# START OF TEXT SECTION

That same morning Rivard, in the same general area, put up a really good buck with a notable atypical rack; unfortunately he did not connect!

 

That year saw three kills for 7 tags; not a desired ratio but certainly a better record than the previous two!

 

2001:

 

This was our first year at Arrowhead Camp. Murph (and his scrumptious jambalaya) was the only regular not present, but his bed was occupied by Chris Seymour, our British comrade joining once more from across the pond; that made eight of us in camp. Chris claims that two of his highlights of that year were seeing the intensity of the northern lights and being approached by a red fox. He also found himself in the comic but awkward position of having his pants down below his knees when a deer broke cover some 15 meters away. He subsequently claimed to have smelled another deer before it broke cover at about 10 meters, a real possibility. 

 

In this initial year at Arrowhead we were assigned two cabins, #’1 on the lakeshore point and #2 immediately behind it. We decided that #1 would be our cook camp and gathering place and that #2 would be assigned sleeping duty. There were three available beds in #1, a three quarter bed in one room and two singles in the other. The three quarter bed was assigned to Chevy, who had sometime in the dim distant past assumed the volunteer role of breakfast cook, to both keep him close to the kitchen as well as allowing him to get some quality sleep time should he so desire. The double room was assigned to the Therriault boys. That left five guys assigned to cabin #2, Barker and Straight assumed the beds in the two rooms, and Riley, Rivard, and Seymour were lined up in three single beds in the ‘bull pen’. It was in that year that Riley perfected the 90 second morning shower routine so as to accommodate the remaining four, in particularly Seymour-with-the-bowel-issues, with appropriate time to undertake their daily toilette. By the end of the week the move to Arrowhead was judged a huge success!

# END OF TEXT SECTION

TASK REQUIREMENTS:
- A) Write out the part of the hunting camp account that begins at the words "This was our" and stops after "a real possibility.".
- B) Carry the hunting camp account further, picking up after its final sentence.

# START OF DATA

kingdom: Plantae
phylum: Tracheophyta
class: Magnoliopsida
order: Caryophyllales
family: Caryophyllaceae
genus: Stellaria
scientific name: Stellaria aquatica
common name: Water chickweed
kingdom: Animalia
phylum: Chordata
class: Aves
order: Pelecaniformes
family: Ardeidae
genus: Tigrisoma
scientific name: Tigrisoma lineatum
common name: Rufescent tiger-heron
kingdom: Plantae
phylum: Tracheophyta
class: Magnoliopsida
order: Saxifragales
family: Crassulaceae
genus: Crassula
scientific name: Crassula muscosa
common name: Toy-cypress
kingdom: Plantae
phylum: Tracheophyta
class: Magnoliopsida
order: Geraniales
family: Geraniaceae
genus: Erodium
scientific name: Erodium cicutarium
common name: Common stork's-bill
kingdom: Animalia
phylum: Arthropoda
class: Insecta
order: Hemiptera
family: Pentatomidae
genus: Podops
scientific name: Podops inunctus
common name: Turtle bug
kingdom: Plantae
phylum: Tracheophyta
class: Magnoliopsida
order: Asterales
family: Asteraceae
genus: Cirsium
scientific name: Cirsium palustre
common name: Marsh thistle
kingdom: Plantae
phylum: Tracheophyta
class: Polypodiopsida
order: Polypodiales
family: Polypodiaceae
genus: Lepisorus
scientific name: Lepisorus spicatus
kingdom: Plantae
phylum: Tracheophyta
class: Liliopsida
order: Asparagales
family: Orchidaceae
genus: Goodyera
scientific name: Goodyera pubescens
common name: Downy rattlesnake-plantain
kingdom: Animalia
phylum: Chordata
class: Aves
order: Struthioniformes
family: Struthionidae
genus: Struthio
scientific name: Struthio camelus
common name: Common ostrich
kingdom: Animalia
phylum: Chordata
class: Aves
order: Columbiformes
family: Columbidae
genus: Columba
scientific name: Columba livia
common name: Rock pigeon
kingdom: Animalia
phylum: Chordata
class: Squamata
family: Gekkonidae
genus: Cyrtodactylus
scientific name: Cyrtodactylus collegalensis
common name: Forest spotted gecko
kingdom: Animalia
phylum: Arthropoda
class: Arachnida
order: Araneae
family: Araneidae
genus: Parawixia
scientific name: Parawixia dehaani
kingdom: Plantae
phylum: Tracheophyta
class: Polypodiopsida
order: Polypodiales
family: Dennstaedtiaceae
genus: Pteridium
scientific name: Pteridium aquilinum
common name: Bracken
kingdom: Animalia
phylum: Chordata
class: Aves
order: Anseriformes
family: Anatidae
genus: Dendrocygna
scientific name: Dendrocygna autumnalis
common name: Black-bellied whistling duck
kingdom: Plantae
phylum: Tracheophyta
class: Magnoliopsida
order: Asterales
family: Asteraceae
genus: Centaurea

# END OF DATA

EXERCISE ANSWERS:
- A)
This was our first year at Arrowhead Camp. Murph (and his scrumptious jambalaya) was the only regular not present, but his bed was occupied by Chris Seymour, our British comrade joining once more from across the pond; that made eight of us in camp. Chris claims that two of his highlights of that year were seeing the intensity of the northern lights and being approached by a red fox. He also found himself in the comic but awkward position of having his pants down below his knees when a deer broke cover some 15 meters away. He subsequently claimed to have smelled another deer before it broke cover at about 10 meters, a real possibility.

- B)
But I digress, what of the hunt? The move to Nestor Falls in 2001 was somewhat auspicious from an access point of view. In mid-June (the records would suggest likely June 14) of 2001 a massive thunderstorm system moved in from Minnesota and dumped literally centimeters of rain over the area north of Fort Francis. One prime result of that storm was the collapse of multiple, stressed beaver dams across the region and the subsequent widespread washing out of downstream bush roads (and Highway 11 in one location!). This damage included the removal of the 12-foot culvert on the Strachan Road which accommodated Log Creek about a half kilometer from Highway 71. The removal of that culvert effectively blocked truck access on the Strachan Road, although a few hardy souls subsequently innovated a method of getting their 4-wheelers across the creek. (That culvert was finally replaced c2011!). The result of the washout was that THE Nestor Falls Hunt Camp crew had to devise a replacement for the Strachan Road area and do it pronto. The result that first year was two pronged, a number of individuals decided to hunt the Gohere Road which lay just south of Caliper Lake and adjoining Lake of the Woods, and was fully in Unit 7B; a second contingent decided their fortunes lay further south along the Fisher Road which area was in Unit 10 and separated from our familiar hunting area south of the Strachan Road by the North Branch of Log Creek. While the new hunting areas required some getting used to the record speaks for a bit of a resurgence of the Nestor Falls deer herd – we bagged five deer for eight hunters that year! The weather, by the way, was generally warm to 140C on Sunday afternoon.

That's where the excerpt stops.